Importantly, this discrepancy in pain relief measures is compounded by racial prejudices. In one study, those evaluating pain drastically underestimated the pain of women of color compared to all other groups. Moreover, people of color are less likely to receive care for their pain. For example, Black people are less likely to receive pain medication for bone fractures. Women of color are therefore left in a medical system where they face bias because of their gender and race.

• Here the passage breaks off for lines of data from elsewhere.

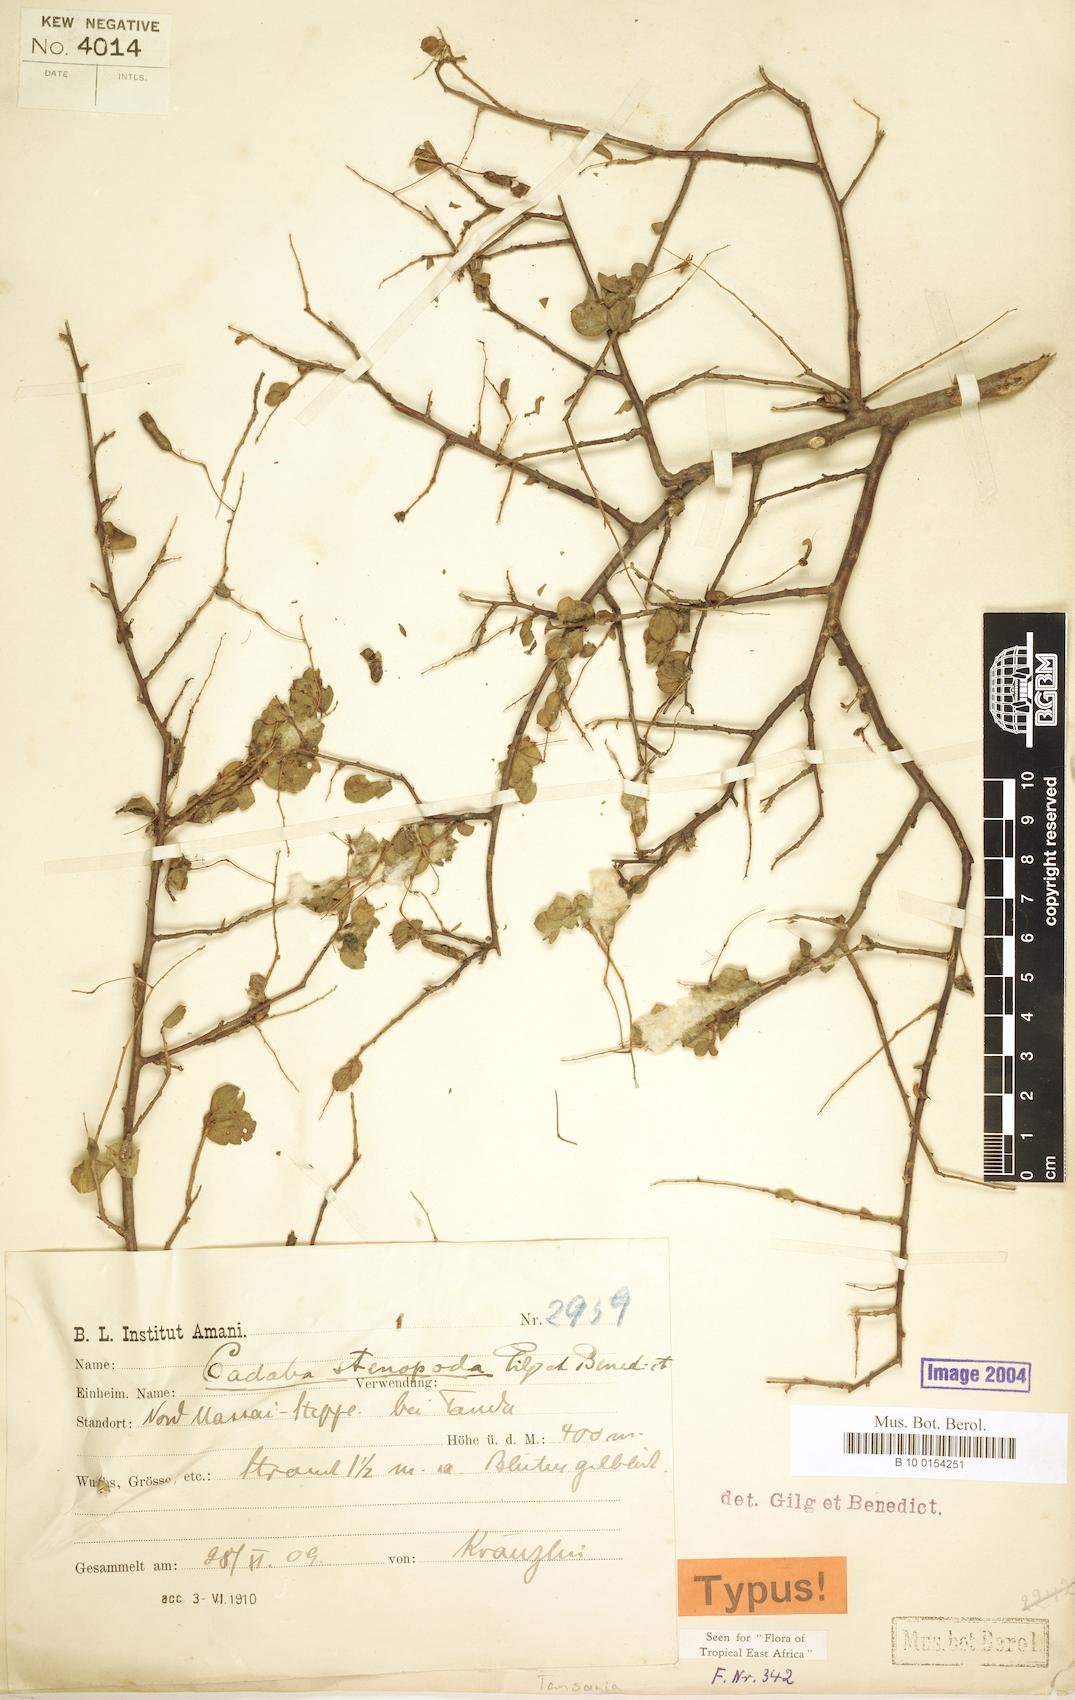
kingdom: Plantae
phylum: Tracheophyta
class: Magnoliopsida
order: Brassicales
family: Capparaceae
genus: Cadaba
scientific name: Cadaba stenopoda
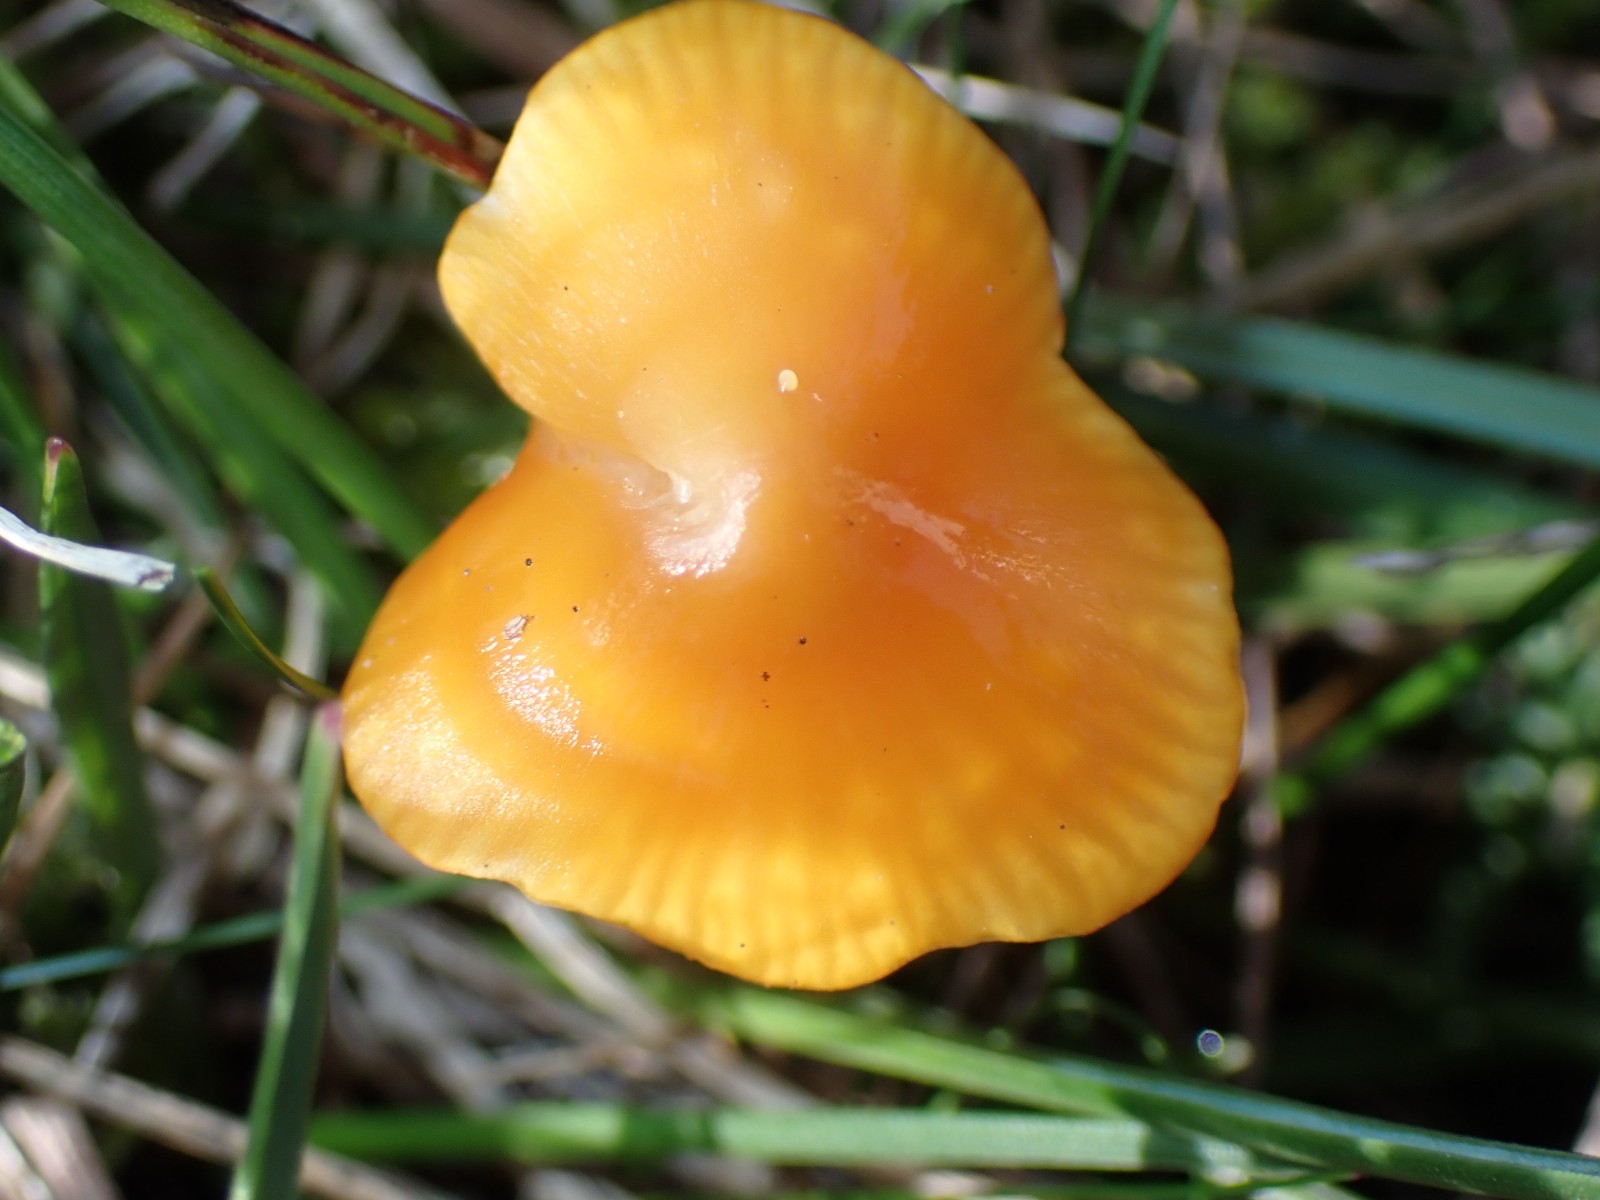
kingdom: Fungi
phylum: Basidiomycota
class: Agaricomycetes
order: Agaricales
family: Hygrophoraceae
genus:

The pain gap could be lessened through medical malpractice suits, but the dismissal of women has tainted the legal system as well. In order to win a medical malpractice suit, one must prove that what occurred is outside the scope of normal practice. In the US medical system, it has become normal practice to perform reproductive procedures without an adequate level of sedation or to dismiss female pain and provide women with lower levels of sedation. Therefore, when women experience extreme pain and attempt to take legal action, they face an uphill battle. If a woman received lower levels of pain relief medication because her physician thought her pain was due to hormonal or psychological issues, she would struggle to win a malpractice suit due to this sexist attitude being accepted as normal practice. The pain gap creates a situation where any experience of pain could be deemed to fall within this normal scope. Furthermore, women who explain their experience in medical malpractice suits are less likely to be believed, demonstrating how the dismissal of women extends far beyond the medical system and reflects a cultural attitude that also affects juries. To address this, society must be convinced that women deserve the same consideration and trust as men—a task which seems far too common.
Women trust medical professionals—realistically, they have no other choice—but the medical system needs to begin trusting women. Trust that the pain endured in female procedures is far too great, and that when women express their pain, it is real. If the staff at the Yale Fertility Clinic had trusted the cry of the women on the table, so much pain could have been avoided. She trusted the medical system, and it is time this trust is earned through research, the development of pain relief alternatives that work, or simply the same level treatment which is provided to men.